Suppose you have a dictionary in Python. Millions of them actually, coming as a stream. You need to filter out dictionaries that have one or more of their values equal to None. So you start with the obvious

# dicts is a list of dictionaries
for d in dicts:
    if None in d.values():
        continue
    process(d)

Then you realize that d.values() returns list (or list-like in Python 3), and membership test in Python list costs you O(n) complexity, and that thought additionally backed up by the fact, that majority of the dictionaries in the stream do not have None in them, i.e. most of the time the code will scan and compare the whole list of values of every dictionary.
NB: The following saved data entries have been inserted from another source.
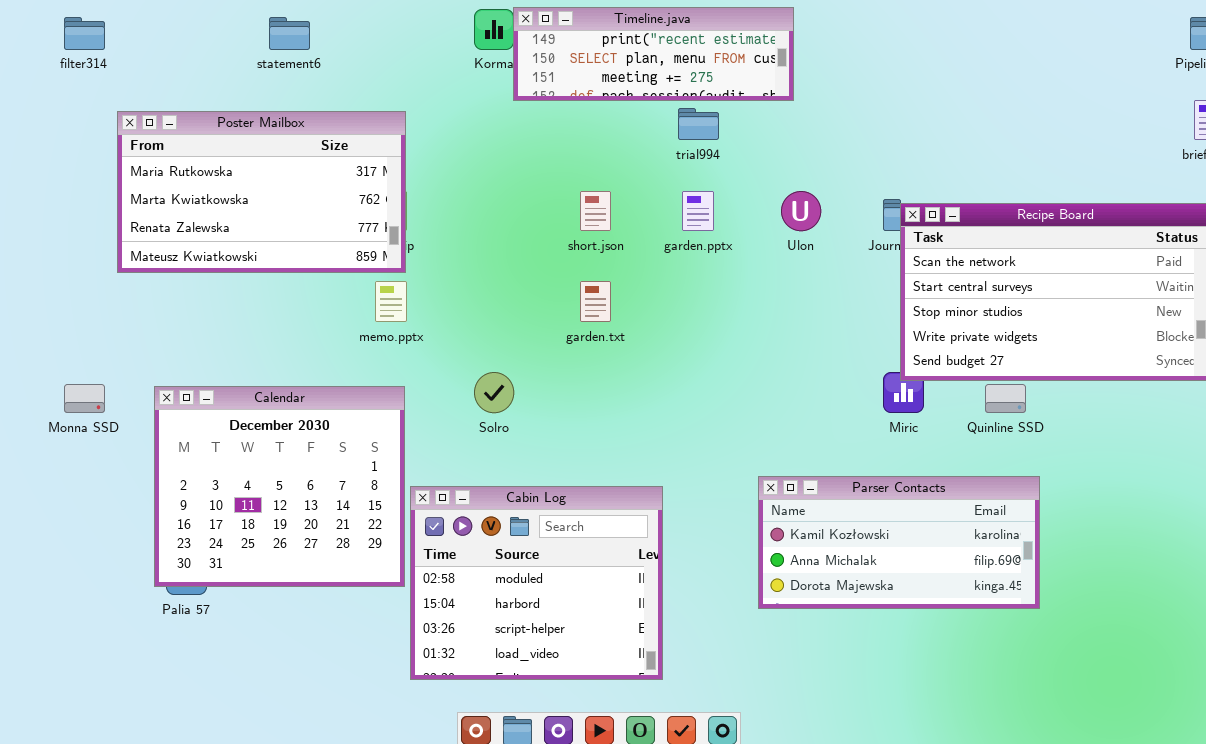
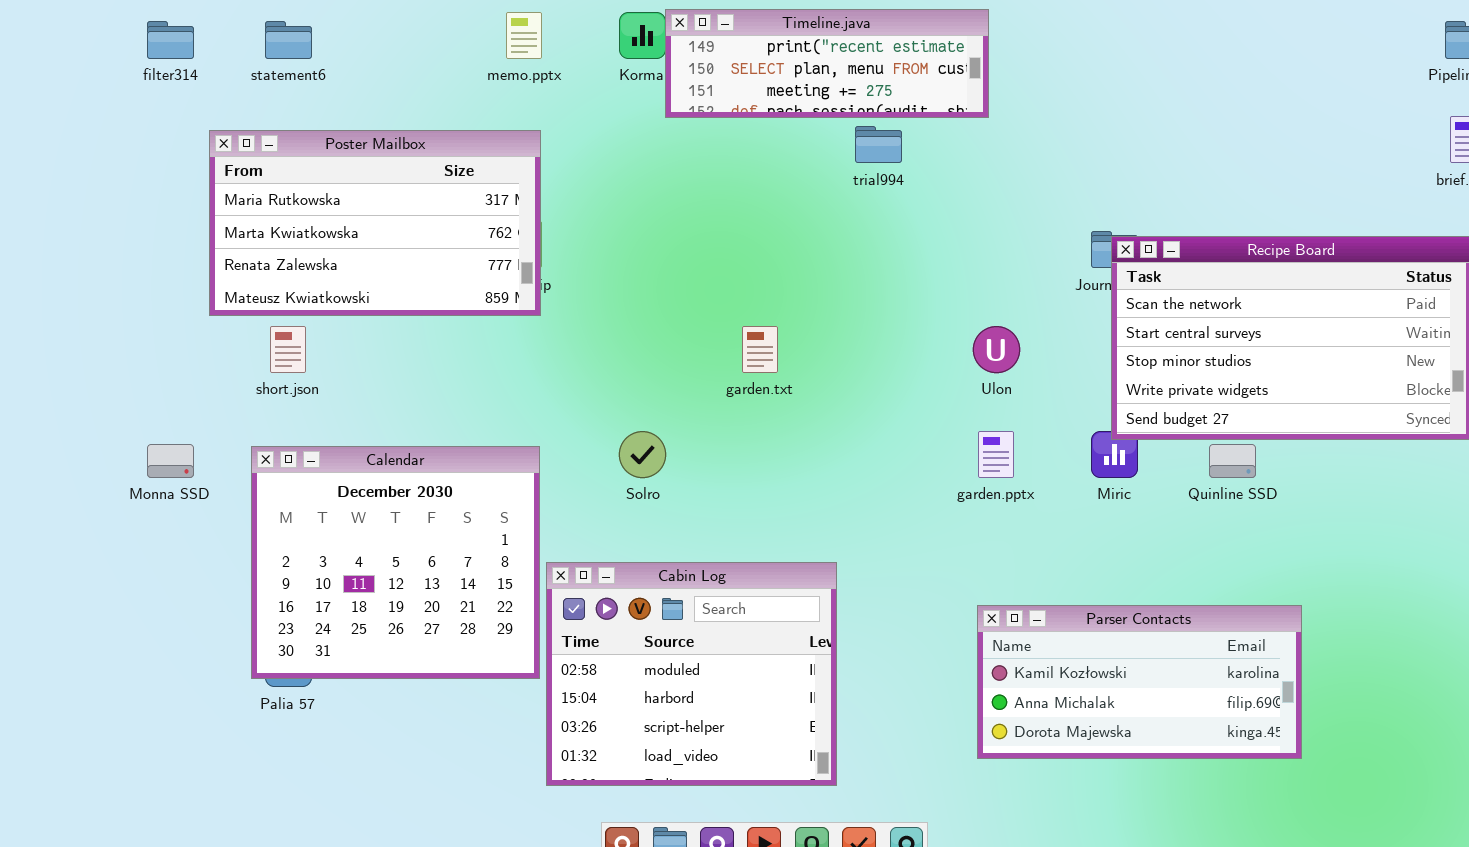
statement6: [269,17,310,50] -> [265,21,312,59], moved
short.json: [580,191,611,231] -> [270,326,306,373], moved
garden.pptx: [682,191,714,231] -> [978,431,1014,478], moved
Ulon: [781,191,821,231] -> [973,326,1020,373], moved
memo.pptx: [375,281,407,322] -> [506,12,542,59], moved
Parser Contacts: [758,476,1040,609] -> [977,605,1302,759], moved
The next obvious step is to use the powers of set:

# dicts is a list of dictionaries
for d in dicts:
    if None in set(d.values()):
        continue
    process(d)

But then, some quiet bird in the back of your head keeps singing "Is it really worth it"? And then you slap your lob forehead - of course not! To build set one needs to scan the list anyway and that's already O(n); on top of that you need to build the set data structure itself and invoke membership testing, etc... Anyway, given a list of unknown values one needs to read each of them at least once for a membership testing.

In fact, micro-benchmarking shows exactly this

$ python -mtimeit "None in [1,2,3,4,5,6,7,8,9,10]"
1000000 loops, best of 3: 0.239 usec per loop
$ python -mtimeit "None in set([1,2,3,4,5,6,7,8,9,10])"
1000000 loops, best of 3: 0.535 usec per loop
I.e. the use of set, slows us down two times!

Python 3

It turns out that membership testing for a list in Python 3.4 is about 25-30% faster:
$ python3 -mtimeit "None in [1,2,3,4,5,6,7,8,9,10]"
1000000 loops, best of 3: 0.181 usec per loop